11/24/2016

'MY WAY' by 星川あさこ

'MY WAY' by 星川あさこ

ナイスショップスーが主催するレーベル「Very Gois」。アートや音楽の可能性を追求する店舗同様、これまでもコンピレーションを通じ、音の多様なあり方を提示してきた彼らだが、その彼らが次にリリースしたのは一見音楽とは縁遠くさえ見える、岐阜在住のアーティスト、星川あさこの祖父の遺品であった。



「MY WAY」と名付けられたそのカセットはその名の通り、ジャズのスタンダードナンバーである「My Way」を集めたものだ。持ち主が亡くなった今となっては何故「My Way」をこれだけ集めていたのか、我々が知ることはできない。しかし、ジャズのスタンダードナンバーに耳を傾けながら、リスナーはその分からないはずの「何故」やこのカセットが歩んだ歴史についても耳を傾けることになる。

元の歌い手であるFrank Sinatraの歌唱とともに被さるヒスノイズの「音色」。録音時間や開始場所もバラバラな「My Way」のバリエーション。合間に入り込む自然音や足音、拍手、人の声。B面に収録されたVikki Carr。そして、再び繰り返される「My Way」から突如始まるアイヌ語講座。時期も時間も音もバラバラなこれらが「My Way」を手掛かりにして一つのまとまりとして成立したのはひとえに祖父の思考の流れをそこに感じることができるからだろう。

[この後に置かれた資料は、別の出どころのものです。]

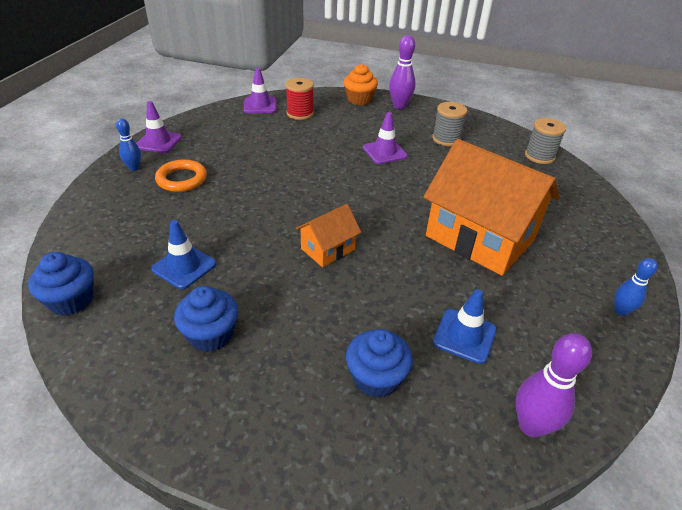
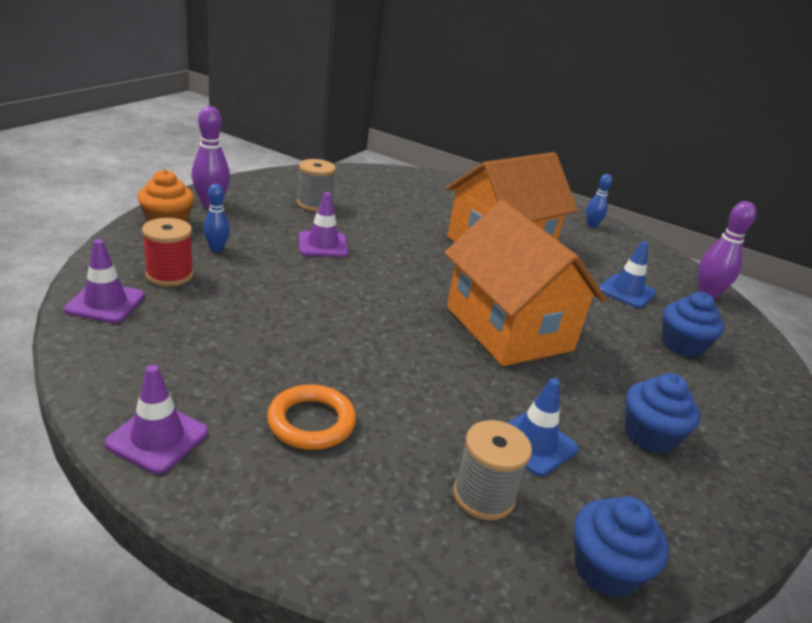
camera: 80 degrees left, 10 degrees down
(134, 168) = (243, 479): blue bowling pin -> blue bowling pin (216, 248)
(328, 249) = (508, 328): orange house -> orange house, size x2.12
(539, 156) = (375, 176): grey spool -> grey spool (483, 496)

 いま船出が 近づくこの時に ふとたたずみ 私は振り返る 遠く旅して 歩いた若い日よ すべて心の決めたままに 愛と涙と ほほえみに溢れ いま思えば 楽しい思い出を 君に告げよう 迷わずに行くことを 君の心の決めたままに 私には愛する歌があるから 信じたこの道を 私は行くだけ すべては心の決めたままに 愛と涙と ほほえみに溢れ いま思えば 楽しい思い出を 君に告げよう 迷わずに行くことを 君の心の決めたままに 私には愛する歌があるから 信じたこの道を 私は行くだけ すべては心の決めたままに

こう、夭折したジャズシンガーである中島淳が訳した「My Way」の歌詞は、ある人が人生の終わりを迎えた時を想像しながら、この人生は決して間違っていないと自身や聴き手を肯定する美しい歌詞である。そして、この遺されたカセットを聴く我々もまた、彼女の祖父やこのカセットの音色が自分に届いた時間の厚みに思いを馳せながら、きっとこの人生を肯定できるような温もりをそこに感じるはずなのだ。